Objective: Children with aphakia tend to have decreasing hyperopia as they grow older. No large study of the long-term refractive changes in children with pseudophakia has been published, although myopic shifts of greater than 10 diopters (D) have been reported. The authors used the refractions of children with aphakia and long follow-up to calculate the theoretic long-term refractive effects of pseudophakia.
Design: The study design was a chart review of eyes that underwent cataract surgery before age 10 with documented refractions for more than 7 years.
Participants: Ninety-three eyes were studied.
Intervention: The initial aphakic refractions of the study eyes were used to calculate the intraocular lens (IOL) powers that would have been required to give emmetropia at cataract removal. The aphakic refractions at last follow-up were used to calculate the final pseudophakic refractions, and these were compared with the predictions of a logarithmic model of myopic shift.

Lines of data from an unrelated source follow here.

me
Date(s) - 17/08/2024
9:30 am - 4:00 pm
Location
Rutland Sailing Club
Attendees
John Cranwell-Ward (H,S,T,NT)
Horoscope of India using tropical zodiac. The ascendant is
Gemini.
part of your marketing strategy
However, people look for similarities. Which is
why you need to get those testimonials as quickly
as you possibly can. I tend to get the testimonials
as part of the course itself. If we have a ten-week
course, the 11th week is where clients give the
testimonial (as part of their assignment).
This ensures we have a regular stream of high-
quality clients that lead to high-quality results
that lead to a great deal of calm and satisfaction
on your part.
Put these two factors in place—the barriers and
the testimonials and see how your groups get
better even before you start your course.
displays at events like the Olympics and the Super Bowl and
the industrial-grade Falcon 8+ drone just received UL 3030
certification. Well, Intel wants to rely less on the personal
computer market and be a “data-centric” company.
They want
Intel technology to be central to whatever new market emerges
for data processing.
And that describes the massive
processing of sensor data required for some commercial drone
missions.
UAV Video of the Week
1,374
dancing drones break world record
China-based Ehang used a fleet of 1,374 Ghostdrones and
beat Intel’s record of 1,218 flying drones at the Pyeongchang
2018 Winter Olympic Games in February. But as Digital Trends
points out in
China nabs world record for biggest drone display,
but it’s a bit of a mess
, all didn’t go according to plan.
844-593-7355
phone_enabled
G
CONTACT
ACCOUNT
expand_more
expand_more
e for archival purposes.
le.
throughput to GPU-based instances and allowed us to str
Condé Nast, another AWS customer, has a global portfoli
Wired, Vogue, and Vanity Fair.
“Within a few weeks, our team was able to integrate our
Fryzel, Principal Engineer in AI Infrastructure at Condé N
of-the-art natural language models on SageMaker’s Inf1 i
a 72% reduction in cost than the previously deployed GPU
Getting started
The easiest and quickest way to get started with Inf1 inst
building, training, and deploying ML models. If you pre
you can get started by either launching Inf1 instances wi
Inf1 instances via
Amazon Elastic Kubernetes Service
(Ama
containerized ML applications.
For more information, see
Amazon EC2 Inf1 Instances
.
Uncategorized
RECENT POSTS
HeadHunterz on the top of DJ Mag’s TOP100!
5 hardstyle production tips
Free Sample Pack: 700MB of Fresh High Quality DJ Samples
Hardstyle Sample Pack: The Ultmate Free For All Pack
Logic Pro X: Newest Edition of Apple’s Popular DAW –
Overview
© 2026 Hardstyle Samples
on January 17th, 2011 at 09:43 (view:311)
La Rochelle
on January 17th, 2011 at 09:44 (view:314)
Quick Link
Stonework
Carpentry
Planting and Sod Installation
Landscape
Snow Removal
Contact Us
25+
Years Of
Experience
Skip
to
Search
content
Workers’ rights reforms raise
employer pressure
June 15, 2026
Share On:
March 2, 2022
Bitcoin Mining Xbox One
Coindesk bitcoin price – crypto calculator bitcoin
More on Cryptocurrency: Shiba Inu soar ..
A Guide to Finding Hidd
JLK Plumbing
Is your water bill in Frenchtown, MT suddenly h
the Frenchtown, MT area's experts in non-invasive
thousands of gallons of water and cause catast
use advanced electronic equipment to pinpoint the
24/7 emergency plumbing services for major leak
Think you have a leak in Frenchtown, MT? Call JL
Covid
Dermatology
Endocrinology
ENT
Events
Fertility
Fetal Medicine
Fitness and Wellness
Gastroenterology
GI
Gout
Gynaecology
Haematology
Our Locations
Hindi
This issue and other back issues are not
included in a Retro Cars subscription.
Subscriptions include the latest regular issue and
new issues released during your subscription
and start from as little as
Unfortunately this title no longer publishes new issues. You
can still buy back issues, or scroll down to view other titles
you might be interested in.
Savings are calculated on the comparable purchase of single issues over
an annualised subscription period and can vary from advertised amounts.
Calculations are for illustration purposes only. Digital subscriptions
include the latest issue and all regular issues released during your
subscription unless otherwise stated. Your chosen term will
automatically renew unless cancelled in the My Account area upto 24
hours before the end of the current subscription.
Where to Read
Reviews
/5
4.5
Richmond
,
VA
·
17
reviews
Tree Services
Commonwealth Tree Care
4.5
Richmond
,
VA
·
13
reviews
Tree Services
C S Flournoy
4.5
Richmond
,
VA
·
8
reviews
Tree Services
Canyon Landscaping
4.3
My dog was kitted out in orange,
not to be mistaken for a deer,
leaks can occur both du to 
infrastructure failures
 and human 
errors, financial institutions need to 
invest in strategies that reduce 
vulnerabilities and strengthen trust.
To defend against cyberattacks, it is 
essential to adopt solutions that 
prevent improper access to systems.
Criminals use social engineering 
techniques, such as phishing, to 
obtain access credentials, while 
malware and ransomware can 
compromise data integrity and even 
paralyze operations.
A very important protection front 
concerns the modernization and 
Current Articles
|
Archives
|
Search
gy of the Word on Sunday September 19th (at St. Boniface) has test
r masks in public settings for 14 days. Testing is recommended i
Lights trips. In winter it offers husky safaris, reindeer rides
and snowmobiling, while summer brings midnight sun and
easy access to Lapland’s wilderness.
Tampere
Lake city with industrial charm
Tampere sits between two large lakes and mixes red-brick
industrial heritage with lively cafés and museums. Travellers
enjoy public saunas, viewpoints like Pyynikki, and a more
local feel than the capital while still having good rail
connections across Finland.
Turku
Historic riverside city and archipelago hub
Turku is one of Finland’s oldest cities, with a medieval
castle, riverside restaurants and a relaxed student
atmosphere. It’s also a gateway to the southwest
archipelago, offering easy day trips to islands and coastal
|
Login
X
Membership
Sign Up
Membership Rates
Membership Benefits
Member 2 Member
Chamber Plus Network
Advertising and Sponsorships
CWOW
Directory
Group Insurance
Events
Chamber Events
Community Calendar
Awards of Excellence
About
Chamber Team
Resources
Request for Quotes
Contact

Results: The mean follow-up time was 11 years. The median calculated pseudophakic refraction at last follow-up was -6.6 D with a range of -36.3 to +2.9 D. Children who underwent surgery in the first 2 years of life had a substantially greater myopic shift than older children (P < 0.001) and a larger variance in this myopic shift (P < 0.001). The logarithmic model accurately predicted the final refraction within 3 D in 24% of eyes undergoing surgery before 2 years of age and in 77% of eyes undergoing surgery after this age.
Conclusions: Pseudophakia in children is predicted to result in a large quantity of myopic shift, particularly in very young children. An IOL power chosen to leave a child initially hyperopic should lessen both the quantity of myopic shift and the extreme myopia that can result with growth. The surgeon who implants IOLs in young children must be prepared for a wide variation in long-term myopic shift.